Stored data entries:
---*---

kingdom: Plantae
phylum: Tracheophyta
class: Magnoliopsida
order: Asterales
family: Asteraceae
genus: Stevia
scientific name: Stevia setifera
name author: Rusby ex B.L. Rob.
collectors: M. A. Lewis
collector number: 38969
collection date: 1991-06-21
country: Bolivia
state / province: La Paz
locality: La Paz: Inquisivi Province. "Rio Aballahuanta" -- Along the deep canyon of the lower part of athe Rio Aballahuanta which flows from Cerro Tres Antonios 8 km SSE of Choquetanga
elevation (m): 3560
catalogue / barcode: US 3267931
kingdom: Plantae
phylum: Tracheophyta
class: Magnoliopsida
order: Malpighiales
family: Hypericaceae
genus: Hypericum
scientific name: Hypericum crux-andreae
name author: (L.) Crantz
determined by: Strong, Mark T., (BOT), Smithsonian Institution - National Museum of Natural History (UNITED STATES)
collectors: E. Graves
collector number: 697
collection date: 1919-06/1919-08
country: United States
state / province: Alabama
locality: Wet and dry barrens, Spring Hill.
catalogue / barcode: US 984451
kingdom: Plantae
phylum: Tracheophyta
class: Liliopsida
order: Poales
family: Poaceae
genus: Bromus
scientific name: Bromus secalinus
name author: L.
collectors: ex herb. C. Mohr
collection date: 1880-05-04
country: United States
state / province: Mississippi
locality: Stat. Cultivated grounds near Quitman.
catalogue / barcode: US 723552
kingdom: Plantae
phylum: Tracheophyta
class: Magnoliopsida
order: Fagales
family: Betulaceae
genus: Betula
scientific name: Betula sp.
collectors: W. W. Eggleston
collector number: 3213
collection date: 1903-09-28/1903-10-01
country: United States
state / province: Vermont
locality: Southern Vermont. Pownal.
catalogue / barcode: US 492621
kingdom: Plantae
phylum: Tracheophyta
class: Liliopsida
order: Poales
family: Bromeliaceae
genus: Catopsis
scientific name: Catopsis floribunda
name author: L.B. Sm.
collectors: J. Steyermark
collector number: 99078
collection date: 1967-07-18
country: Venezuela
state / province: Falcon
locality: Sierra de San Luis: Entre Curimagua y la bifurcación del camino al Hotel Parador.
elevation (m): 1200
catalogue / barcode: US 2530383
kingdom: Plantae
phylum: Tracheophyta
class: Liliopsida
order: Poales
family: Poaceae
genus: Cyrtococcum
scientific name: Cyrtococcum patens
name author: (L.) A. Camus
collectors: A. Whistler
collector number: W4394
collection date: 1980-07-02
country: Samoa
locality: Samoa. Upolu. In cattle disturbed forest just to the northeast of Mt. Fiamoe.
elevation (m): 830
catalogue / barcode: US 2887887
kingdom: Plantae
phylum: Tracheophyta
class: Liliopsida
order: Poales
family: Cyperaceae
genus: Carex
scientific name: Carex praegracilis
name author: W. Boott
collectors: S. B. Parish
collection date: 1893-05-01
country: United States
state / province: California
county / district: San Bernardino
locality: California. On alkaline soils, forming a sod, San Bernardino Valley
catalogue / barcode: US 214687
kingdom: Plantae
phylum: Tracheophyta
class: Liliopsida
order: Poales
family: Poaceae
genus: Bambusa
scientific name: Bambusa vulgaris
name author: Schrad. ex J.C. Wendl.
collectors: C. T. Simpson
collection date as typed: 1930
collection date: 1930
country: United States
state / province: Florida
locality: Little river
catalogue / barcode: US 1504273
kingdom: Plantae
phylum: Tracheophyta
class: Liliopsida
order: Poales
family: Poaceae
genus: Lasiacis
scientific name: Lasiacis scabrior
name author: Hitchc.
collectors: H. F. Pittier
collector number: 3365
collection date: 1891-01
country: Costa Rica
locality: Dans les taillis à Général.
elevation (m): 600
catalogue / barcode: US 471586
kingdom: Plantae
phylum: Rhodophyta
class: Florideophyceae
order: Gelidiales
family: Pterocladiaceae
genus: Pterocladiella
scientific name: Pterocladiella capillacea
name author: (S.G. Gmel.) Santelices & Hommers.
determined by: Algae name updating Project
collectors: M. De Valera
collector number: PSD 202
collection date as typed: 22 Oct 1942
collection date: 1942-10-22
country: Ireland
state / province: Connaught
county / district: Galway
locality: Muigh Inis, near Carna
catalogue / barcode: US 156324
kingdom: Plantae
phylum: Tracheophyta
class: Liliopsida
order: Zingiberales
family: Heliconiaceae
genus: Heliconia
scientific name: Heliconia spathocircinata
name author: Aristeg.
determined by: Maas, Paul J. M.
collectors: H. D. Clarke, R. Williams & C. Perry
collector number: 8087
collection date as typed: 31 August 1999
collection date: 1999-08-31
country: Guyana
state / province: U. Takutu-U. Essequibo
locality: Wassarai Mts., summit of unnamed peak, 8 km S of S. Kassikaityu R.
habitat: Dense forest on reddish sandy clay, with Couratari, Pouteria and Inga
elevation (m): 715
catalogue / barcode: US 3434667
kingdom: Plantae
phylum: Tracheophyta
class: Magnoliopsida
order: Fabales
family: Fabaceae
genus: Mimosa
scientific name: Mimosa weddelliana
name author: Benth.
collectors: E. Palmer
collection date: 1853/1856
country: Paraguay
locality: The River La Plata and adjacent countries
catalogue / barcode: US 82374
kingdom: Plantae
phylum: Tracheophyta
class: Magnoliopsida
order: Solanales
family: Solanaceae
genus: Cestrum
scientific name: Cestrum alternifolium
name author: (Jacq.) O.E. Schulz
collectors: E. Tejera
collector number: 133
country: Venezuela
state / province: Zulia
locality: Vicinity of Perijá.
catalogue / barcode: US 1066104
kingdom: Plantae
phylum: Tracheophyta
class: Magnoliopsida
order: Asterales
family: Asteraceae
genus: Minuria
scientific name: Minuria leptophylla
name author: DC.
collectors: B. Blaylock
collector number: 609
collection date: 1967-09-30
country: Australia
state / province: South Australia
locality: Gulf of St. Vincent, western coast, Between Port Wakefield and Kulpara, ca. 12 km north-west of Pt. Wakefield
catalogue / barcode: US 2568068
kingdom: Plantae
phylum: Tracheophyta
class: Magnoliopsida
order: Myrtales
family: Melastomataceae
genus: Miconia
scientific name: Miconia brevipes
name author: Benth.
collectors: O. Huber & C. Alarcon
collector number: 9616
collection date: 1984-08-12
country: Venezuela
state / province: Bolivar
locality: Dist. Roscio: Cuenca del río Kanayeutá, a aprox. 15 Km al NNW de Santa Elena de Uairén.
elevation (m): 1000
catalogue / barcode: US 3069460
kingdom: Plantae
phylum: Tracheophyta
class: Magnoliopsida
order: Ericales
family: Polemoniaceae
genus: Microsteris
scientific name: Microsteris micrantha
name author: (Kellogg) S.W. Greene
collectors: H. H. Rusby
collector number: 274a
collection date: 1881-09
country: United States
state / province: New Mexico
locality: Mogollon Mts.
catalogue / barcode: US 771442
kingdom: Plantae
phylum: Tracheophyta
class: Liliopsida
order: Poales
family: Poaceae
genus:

---*---

EXERCISE BRIEF:
Rewrite the part that opens with the line containing "catalogue / barcode: US 492621" and closes with the line containing "collection date: 1893-05-01", changing "scientific name" to "taxon name" and leaving everything else unchanged.

EXERCISE ANSWER:
catalogue / barcode: US 492621
kingdom: Plantae
phylum: Tracheophyta
class: Liliopsida
order: Poales
family: Bromeliaceae
genus: Catopsis
taxon name: Catopsis floribunda
name author: L.B. Sm.
collectors: J. Steyermark
collector number: 99078
collection date: 1967-07-18
country: Venezuela
state / province: Falcon
locality: Sierra de San Luis: Entre Curimagua y la bifurcación del camino al Hotel Parador.
elevation (m): 1200
catalogue / barcode: US 2530383
kingdom: Plantae
phylum: Tracheophyta
class: Liliopsida
order: Poales
family: Poaceae
genus: Cyrtococcum
taxon name: Cyrtococcum patens
name author: (L.) A. Camus
collectors: A. Whistler
collector number: W4394
collection date: 1980-07-02
country: Samoa
locality: Samoa. Upolu. In cattle disturbed forest just to the northeast of Mt. Fiamoe.
elevation (m): 830
catalogue / barcode: US 2887887
kingdom: Plantae
phylum: Tracheophyta
class: Liliopsida
order: Poales
family: Cyperaceae
genus: Carex
taxon name: Carex praegracilis
name author: W. Boott
collectors: S. B. Parish
collection date: 1893-05-01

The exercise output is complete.